Retenant son souffle, il attendit… et fut grandement déçu lorsque, au bout de dix minutes, rien ne se passa. Il fronça les sourcils, tentant de se remémorer qu'est-ce qui avait mal tourné, avant de remarquer qu'il avait mis le poison sur la mauvaise main. Et mince! Il ne pouvait pas y croire – ses capacités de tueur n'étaient plus ce qu'elles étaient!
Il grogna, sans se soucier de Marcaunon qui le regardait avec un air interrogateur. Il avait subi la torture de tenir la main de cette mégère pour rien!
Mars 1967
Localisation: Chemin de Traverse
Il leva la tête, observant le grand bâtiment blanc –le paradis de tout avare et tout amoureux d'argent. Marchosias en avait assez de ne pas connaître l'identité de son père, et la façon la plus simple de remédier à son problème était un test de sang chez les Gobelins. Il n'avait jamais compris pourquoi seuls les Gobelins étaient légalement autorisés à mener ce rituel, alors que tout sorcier attrapé en train de le pratiquer serait enfermé à Azkaban durant au moins un an.

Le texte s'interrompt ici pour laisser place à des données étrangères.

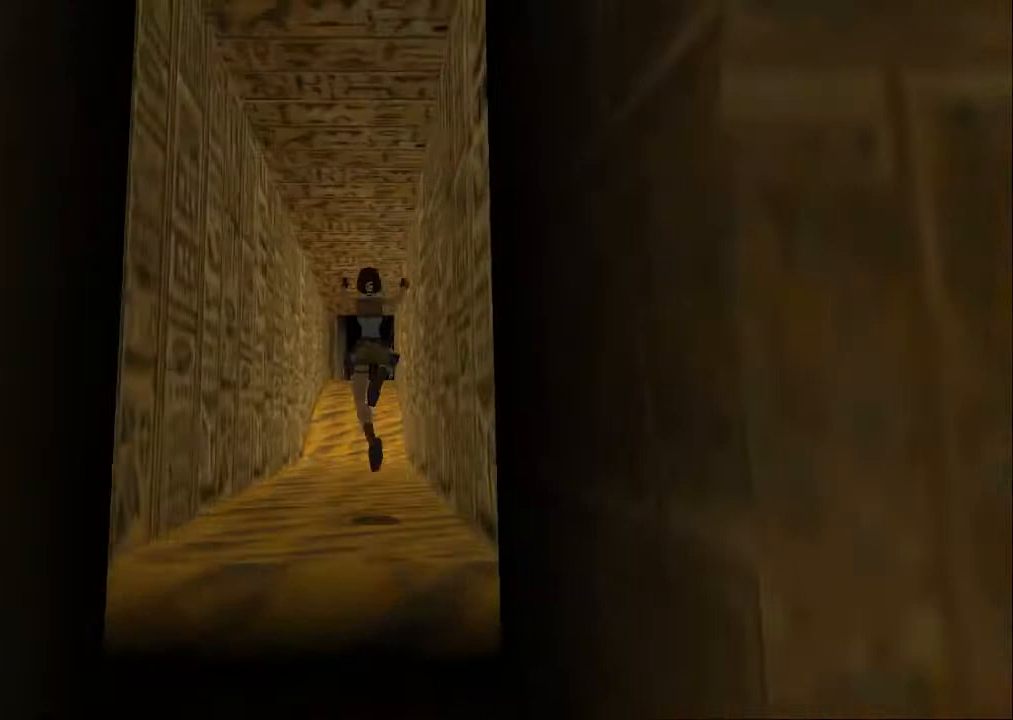
{"dt_ms": 500, "buttons": ["SQUARE", "DPAD_UP"], "left_stick": "center", "right_stick": "center", "events": [[233, "DPAD_LEFT", "down"], [267, "DPAD_LEFT", "up"]]}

Il savait qu'il y avait à peu près 0.01% de chances qu'il soit pris sur le fait, mais aller chez les Gobelins était bien plus simple.
… D'accord, pour être honnête, il avait la flemme et n'avait pas envie de dessiner le cercle pour le rituel, et alors ? Une seule erreur pourrait causer une explosion assez puissante pour faire trembler le sol, et il n'avait aucune envie de devoir quitter Poudlard à cause de son donneur de sperme. Ça n'en valait pas la peine.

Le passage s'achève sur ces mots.